Throughout the histories of the labor and progressive movements, 1199SEIU is lauded as a highly disciplined army of activists for justice and equality. Its officers are praised for their leadership and vision.
But 1199SEIU’s exemplary contracts, exceptional benefits and widely admired political strength are derived not simply from the work of its elected officers, but mainly from its high level of member participation and leadership.
And that leadership did not emerge by chance. It has been developed by the Union’s Education and Leadership Development Department, which partners with officers and organizers to train new leaders by building on what members have learned in their workplaces and communities.
“I used to be afraid and I lacked confidence,” says Lesbia Vidot, a Holyoke, MA, personal care attendant (PCA). “Now I not only speak up for myself, I also help others do the same.”
Vidot credits the change to Union leadership classes that have helped her become an effective delegate, negotiator, lobbyist and organizer. “What I’ve learned has helped me and other PCAs,” she says. “And our biggest victory was winning a $15-an-hour minimum for Massachusetts PCAs.” (See story on page 8.) She is proud that she was among the Union members who helped mobilize co-workers and was a member of the negotiating committee.
1199ers in other regions cite similar experiences. “Joining our Union and taking classes has helped change my life,” says Christine Gadson, a CNA at Apollo Health and Rehab in St. Petersburg, FL. “Although I was progressing in my career, I didn’t know exactly how to fight for what I wanted,” she says. “Delegate training taught me how to fight.”
Gadson says her learning takes place in various environments, not just in formal settings. “Activities like going with our Union to Selma for the anniversary of the [Civil Rights] marches taught me lessons, gave me strength and touched my heart. Seeing people of all colors walking together helped me to continue to walk a straight line in my facility.”
It was injustice at his workplace that influenced Master Johnson, an environmental services worker at Zucker Hillside hospital in Queens, NY, to become a delegate and attend leadership classes. “A while back I felt that members at the hospital were losing their vigilance and that supervisors were taking advantage of that,” Johnson says.
“Delegate classes taught me a lot I didn’t know about the contract, grievances and our rights,” he adds. “After I became a delegate, I helped to get a bad supervisor removed. One of the chief lessons which I pass on to others is that if you fight by yourself, you lose, but unity brings victory.”
"Now I not only speak up for myself, I also help others do the same."
Helping co-workers inspired Mi Lin Lam Chau, a home health aide at Prestige Home Care Services in Manhattan, to take leadership classes conducted in Mandarin and Cantonese for Chinese 1199SEIU activists. “I now feel that I’m equipped to teach what I’ve learned and that I can help organize my co-workers and explain many things to them about our Union,” she says.

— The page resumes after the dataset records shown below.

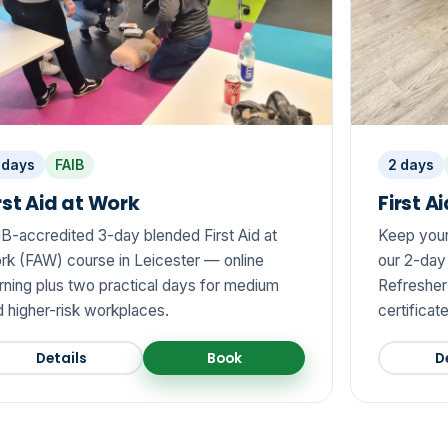
 days
FAIB
2 days
rst Aid at Work
First A
IB-accredited 3-day blended First Aid at
Keep your 
rk (FAW) course in Leicester — online
our 2-day
rning plus two practical days for medium
Refresher 
 higher-risk workplaces.
certificat
Details
Book
D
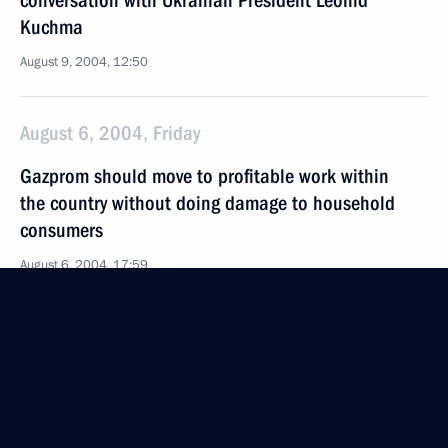
conversation with Ukranian President Leonid
Kuchma
August 9, 2004, 12:50
August 6, 2004, Friday
Gazprom should move to profitable work within
the country without doing damage to household
consumers
August 6, 2004, 17:59
August 5, 2004, Thursday
President Vladimir Putin greeted the Russian
Olympic team
August 5, 2004, 20:24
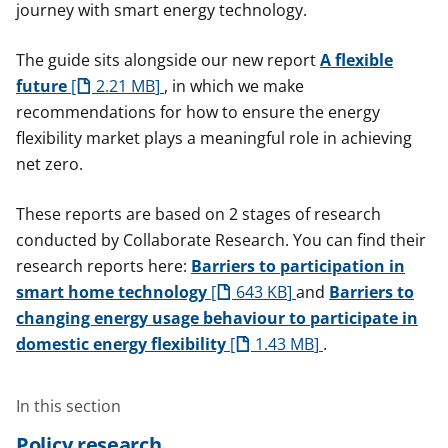
journey with smart energy technology.
The guide sits alongside our new report
A flexible
future
2.21 MB
, in which we make
recommendations for how to ensure the energy
flexibility market plays a meaningful role in achieving
net zero.
These reports are based on 2 stages of research
conducted by Collaborate Research. You can find their
research reports here:
Barriers to participation in
smart home technology
643 KB
and
Barriers to
changing energy usage behaviour to participate in
domestic energy flexibility
1.43 MB
.
In this section
Policy research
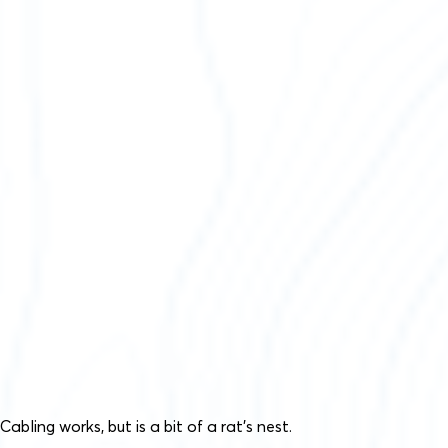
Cabling works, but is a bit of a rat’s nest.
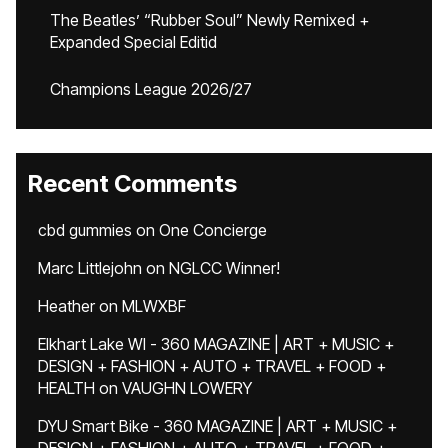
The Beatles’ “Rubber Soul” Newly Remixed +
Expanded Special Editid
Champions League 2026/27
Recent Comments
cbd gummies
on
One Concierge
Marc Littlejohn
on
NGLCC Winner!
Heather
on
MLWXBF
Elkhart Lake WI - 360 MAGAZINE | ART + MUSIC +
DESIGN + FASHION + AUTO + TRAVEL + FOOD +
HEALTH
on
VAUGHN LOWERY
DYU Smart Bike - 360 MAGAZINE | ART + MUSIC +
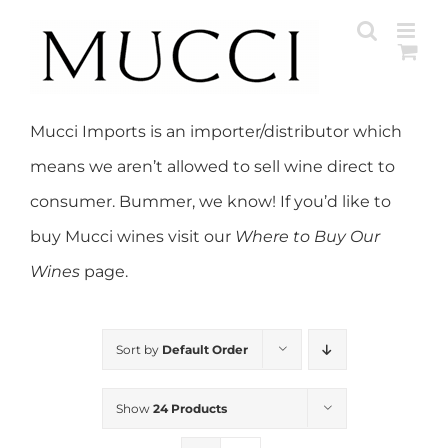
Skip
to
content
Mucci Imports is an importer/distributor which
means we aren’t allowed to sell wine direct to
consumer. Bummer, we know! If you’d like to
buy Mucci wines visit our
Where to Buy Our
Wines
page.
Sort by
Default Order
Show
24 Products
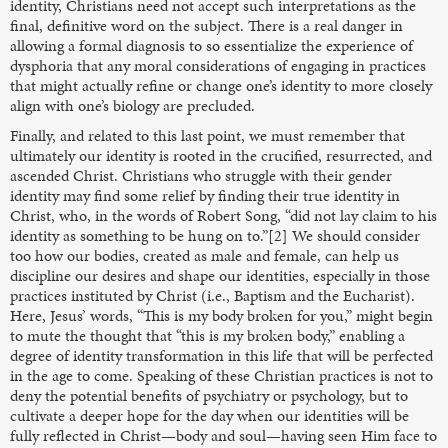
identity, Christians need not accept such interpretations as the
final, definitive word on the subject. There is a real danger in
allowing a formal diagnosis to so essentialize the experience of
dysphoria that any moral considerations of engaging in practices
that might actually refine or change one’s identity to more closely
align with one’s biology are precluded.
Finally, and related to this last point, we must remember that
ultimately our identity is rooted in the crucified, resurrected, and
ascended Christ. Christians who struggle with their gender
identity may find some relief by finding their true identity in
Christ, who, in the words of Robert Song, “did not lay claim to his
identity as something to be hung on to.”[2] We should consider
too how our bodies, created as male and female, can help us
discipline our desires and shape our identities, especially in those
practices instituted by Christ (i.e., Baptism and the Eucharist).
Here, Jesus’ words, “This is my body broken for you,” might begin
to mute the thought that “this is my broken body,” enabling a
degree of identity transformation in this life that will be perfected
in the age to come. Speaking of these Christian practices is not to
deny the potential benefits of psychiatry or psychology, but to
cultivate a deeper hope for the day when our identities will be
fully reflected in Christ—body and soul—having seen Him face to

“I knew nothing about the Union when I started work,” says Michelle Payne, a CNA at Brighton Manor nursing home in Rochester, NY, and a member of the Union’s executive council. “I became a delegate because I wanted a voice on the job and I wanted fairness for all.
“In the classes I learned how to investigate, how to listen and the best ways to communicate with co-workers and management,” says Payne. “Those lessons have helped her assist in the organizing of non-union workers.
Another important lesson Payne and others cite is the realization that the problems in their institutions are not unique. “So much of what we learn about the workplace can be applied to our communities, especially about health care,” Payne says.
She also credits 1199SEIU with her becoming a political activist. “I’ve come to understand how important politics is for us,” she notes. “Now I assess political candidates based on where they stand on issues that are important not just to my community, but also to our Union.”
PCA Vidot similarly takes pride in her political consciousness and involvement. “Before my training in the Union, I would not have had the confidence to lobby on issues like the Fight for $15 or for candidates like (U.S. Sen.) Elizabeth Warren and President Obama.
“I used to think that unions were no different from corporations, but now I know that the Union is me and my coworkers, and that together we are one.”
Gadson reflects the sentiments of many delegates and activists for whom training has helped them find their voice.
“I’ve learned that if I stand strong with my sisters and brothers for what is right,” she says. “I know that my voice will be heard.”